4. Determine an individual’s baseline capacity rating
The primary reason a researcher or major gift officer tries to gain insight into a prospect’s wealth is so they can use that to determine an ask amount or an estimated capacity range. Listed below are a few industry standards for using wealth data points to determine a capacity rating.
- Capacity as a percentage of estimated net worth: Estimated net worth x 5%
- Annual income represents 10% of net worth: Annual income x 10%
- Real estate represents 20-25% of an individual’s net worth: Value of primary residence + value of additional properties/20-25% x 5%. More here.
- Stock holdings represent 30-35% of an individual’s net worth: Current estimated holdings/30-35% x 5%
5. Look at their real estate holdings, charitable giving information, and foundation affiliations
Let’s talk about what are arguably the most important wealth indicators; real estate holdings, philanthropic information, and foundation affiliations. Without these three sources of information, a prospect’s wealth picture will never be complete.
- Real estate holdings, especially additional properties, indicate an individual’s wealth and help determine capacity.
- Charitable gift size helps determine if the individual has a history of donating major gifts.
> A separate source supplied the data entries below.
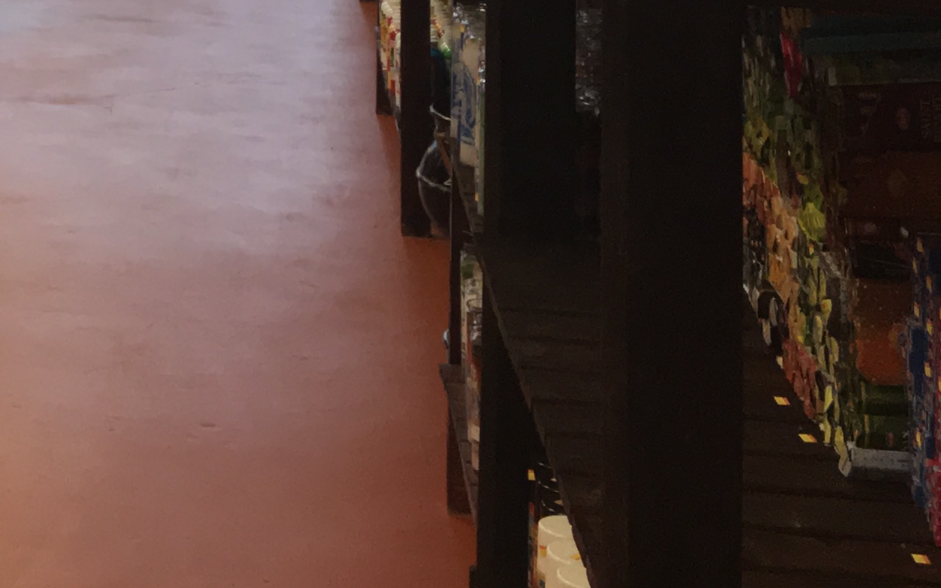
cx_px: -429
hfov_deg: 18.8
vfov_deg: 12.3
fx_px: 2538
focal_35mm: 99
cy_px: -422
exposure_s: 1/30
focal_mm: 4.15
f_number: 2.2
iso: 50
- Foundation Affiliations are often overlooked in their importance of finding wealth capacity. If someone sits on multiple foundation boards, they may have wealth to give. This is especially true if the individual sits on the board of a family foundation. If this is the case, not only do they likely have wealth, they have also set up a way for them to distribute that wealth to certain causes.
Now that you have some tips on what to look for to understand the capacity and lifestyle of your prospective donors, you may be thinking; how? Wealth screening is an incredible way to get to know a large number of your donors, almost instantly. Screening enables development departments to segment hundreds or thousands of individuals into a prioritized list of prospects, sorted by greatest capacity and inclination to donate a major gift to your organization.
There you have it. Wealth insights are very important to understanding full picture of your prospective donors. These 5 tips along with the right wealth screening tool should help you start determining whether your prospect has wealth to give.